Être français, dit un intervenant est sans doute une posture très abstraite. Être français ne nous définit pas en tant qu’êtres, pas plus que cela n’augure ce que nous faisons. Le débat sur la déchéance de la nationale a été vif car il pointait du doigt la question de savoir si nous pouvions créer des apatrides, ce qui renverse profondément les valeurs de la France qui est par essence "une machine à fabriquer des Français." Il est aussi dit que "L’imaginaire national vire parfois jusqu’à l’absurde." Une personne choisissant de rendre sa carte d’identité pour une autre nationalité, comme Gérard Depardieu, restera symboliquement Française. À l’opposé, certains jugeront des Français depuis plusieurs générations comme "pas assez Français" à cause de leurs vêtements, de leur mode de vie ou de leur religion. Un participant cite l’historien Benedict Anderson et son ouvrage L’Imaginaire national. Il explique que la nation n’est rien d’autre qu’une "communauté imaginaire" qui repose sur des symboles ou sur des valeurs partagées par des gens qui pour la plupart ne se connaîtront jamais. À l’opposé, il y a la "communauté vécue", celle du café philo par exemple...

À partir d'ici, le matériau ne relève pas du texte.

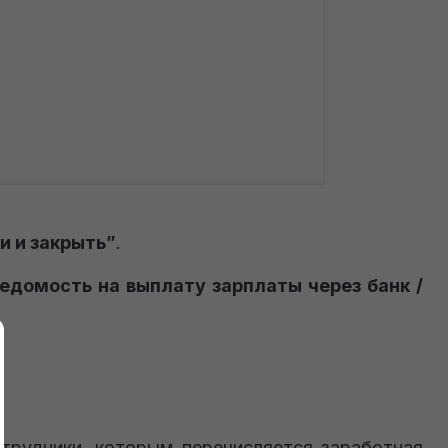
и и закрыть”
.
едомость на выплату зарплаты через банк /
трудники, которым перечисляется заработная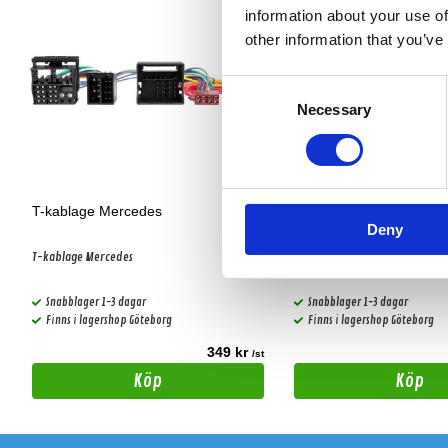
information about your use of
other information that you’ve
Consent
Necessary
Selection
T-kablage Mercedes
Connects2 CT20MC02
Deny
T-kablage Mercedes
Mercedes iso-quadlock
Snabblager 1-3 dagar
Snabblager 1-3 dagar
Finns i lagershop Göteborg
Finns i lagershop Göteborg
349 kr
t
/st
Köp
Köp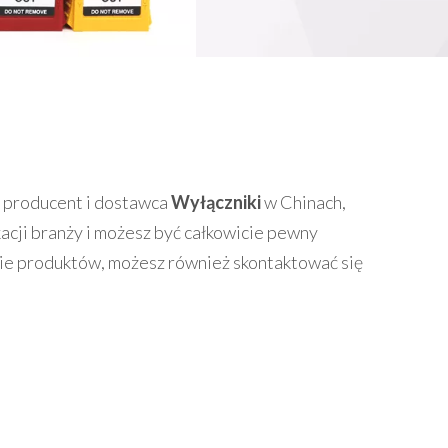
y producent i dostawca
Wyłączniki
w Chinach,
cji branży i możesz być całkowicie pewny
cie produktów, możesz również skontaktować się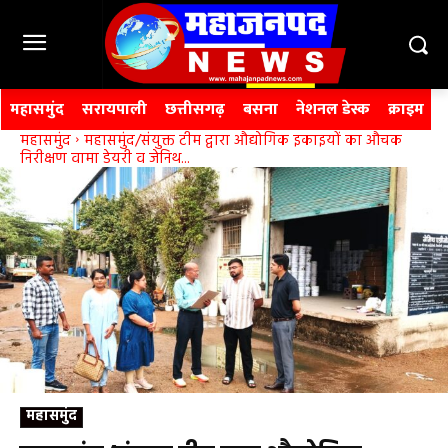
महासमुंद
सरायपाली
छत्तीसगढ़
बसना
नेशनल डेस्क
क्राइम
महासमुंद
महासमुंद/संयुक्त टीम द्वारा औद्योगिक इकाइयों का औचक
निरीक्षण वामा डेयरी व जेनिथ...
महासमुंद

Finalement, la question "Qu’est-ce qu’être français ?" repose sur deux registres : le registre collectif (l’identité commune ou le roman nationale) et le registre individuel, le vécu de chacun et ces deux registres se font écho et impliquent beaucoup de chose : notre rapport au monde, aux autres mais aussi à nous-même.

On peut voir à quel moment on est Français, dit un participant, au moment des élections. D’après les résultats, il y a des blocs hétéroclites, et le résultat qui ressort, très contrasté, peut faire surgir un autre roman national. L’État au pouvoir, ce Leviathan hobbessien, peut voir surgir un ennemi intérieur qui se retourne contre lui, mettant en danger la stabilité nationale mais aussi la rhétorique jusque là incontestée de la France comme machine à fabriquer des Français via l’intégration.

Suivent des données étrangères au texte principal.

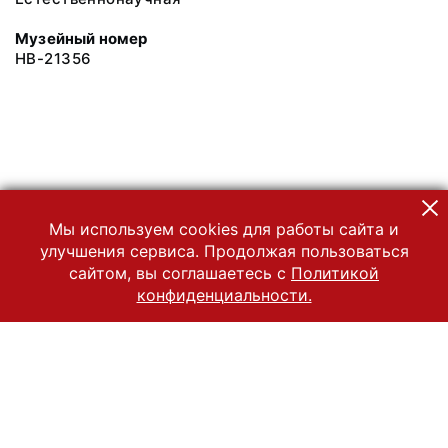
Музейный номер
НВ-21356
Мы используем cookies для работы сайта и
улучшения сервиса. Продолжая пользоваться
сайтом, вы соглашаетесь с
Политикой
конфиденциальности.
© 2022 Государственный Владимиро-Суздальский историко-
архитектурный и художественный музей-заповедник
Все права защищены.
Условия использования материалов сайта
Отправить сообщение
Сообщение об ошибке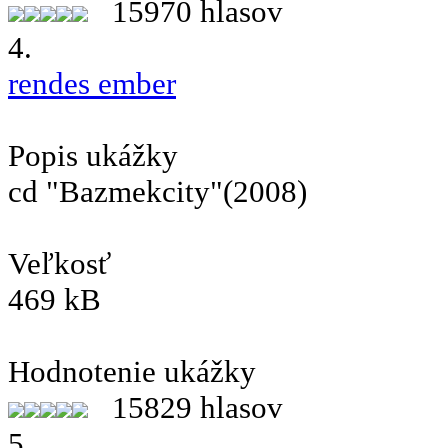
15970 hlasov
4.
rendes ember
Popis ukážky
cd "Bazmekcity"(2008)
Veľkosť
469 kB
Hodnotenie ukážky
15829 hlasov
5.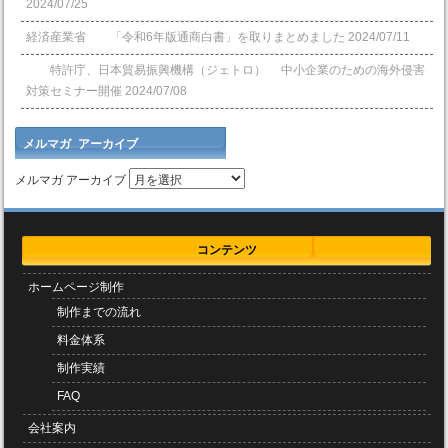
2024/07/25
経済産業省 「令和6年版通商白書」を取りまとめました
2024/07/11
特許庁、日本貿易振興機構（ジェトロ） 中小企業のための海外侵害
対策セミナー開催
2024/07/08
メルマガ アーカイブ
メルマガ アーカイブ
コンテンツ
ホームページ制作
制作までの流れ
料金体系
制作実績
FAQ
会社案内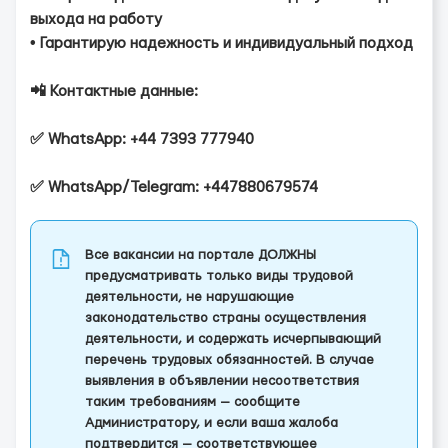
выхода на работу
• Гарантирую надежность и индивидуальный подход
📲 Контактные данные:
✅ WhatsApp: +44 7393 777940
✅ WhatsApp/Telegram: +447880679574
Все вакансии на портале ДОЛЖНЫ
предусматривать только виды трудовой
деятельности, не нарушающие
законодательство страны осуществления
деятельности, и содержать исчерпывающий
перечень трудовых обязанностей. В случае
выявления в объявлении несоответствия
таким требованиям — сообщите
Администратору, и если ваша жалоба
подтвердится — соответствующее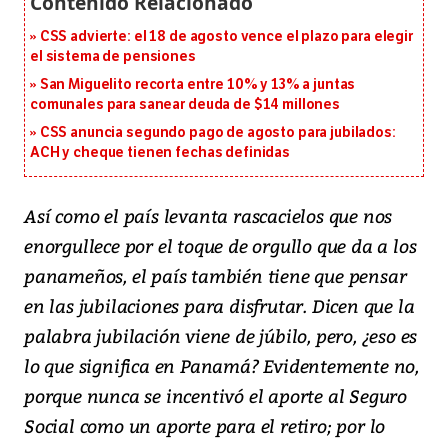
CSS advierte: el 18 de agosto vence el plazo para elegir
el sistema de pensiones
San Miguelito recorta entre 10% y 13% a juntas
comunales para sanear deuda de $14 millones
CSS anuncia segundo pago de agosto para jubilados:
ACH y cheque tienen fechas definidas
Así como el país levanta rascacielos que nos
enorgullece por el toque de orgullo que da a los
panameños, el país también tiene que pensar
en las jubilaciones para disfrutar. Dicen que la
palabra jubilación viene de júbilo, pero, ¿eso es
lo que significa en Panamá? Evidentemente no,
porque nunca se incentivó el aporte al Seguro
Social como un aporte para el retiro; por lo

Le peuple peut être considéré comme un ensemble et comme un individu et en tant qu’individu il possède une mémoire qui est emblématisée par le roman national et qui évolue. Or, cette mémoire a ses avantages et elle a ses failles. La mémoire, ce n’est pas l’histoire. Ce sont des éléments que l’on choisit de retenir ou d’occulter comme "le mythe du résistentialisme" que le Général de Gaulle a choisit d’impulser après 1945 (les "40 millions de Résistants"). Il s’agit d’un roman national qui peut être manipulé pour exercer le pouvoir.

L’identité nationale ne serait-elle finalement qu’une notion de l’ordre de l’imaginaire ? La vraie question de ce soir pourrait-elle être ceci : "Est-ce que nous revendiquons l’appartenance à la France ?" Si la réponse est oui, alors c’est que nous considérons concrètement que c’est un lieu où il fait plutôt bon vivre et qui nous apporte beaucoup, en dépit des problèmes qui nous entourent. L’autre question sous-jacente est de savoir jusqu’à quel point la culture française peut intégrer d’autres cultures, de manière illimitée, au risque de perdre sa spécificité. De ce point de vue, la question est ouverte.

Le débat se conclue par une citation d’Albert Jacquard : "Un Français c’est un homme qui s’intéresse à l’homme en français."

Il est annoncé la date de la prochaine séance qui se tiendra exceptionnellement aux Tanneries d’Amilly, le samedi 10 décembre à partir de 17 heures. La séance, précédée d’une visite commentée des collections, aura pour thème : "Qu’est-ce qu’une œuvre d’art ? » Les participants passent au vote de la séance suivante, le vendredi 20 janvier 2017, à la Brasserie du Centre commercial de la Chaussée. Trois sujets sont proposés : "Présent, attrape-moi si tu peux", "L’échec : tomber, se relever" et "La nature a-t-elle tous les droits ?" C’est le sujet "L’échec : tomber, se relever" qui est choisi par les participants.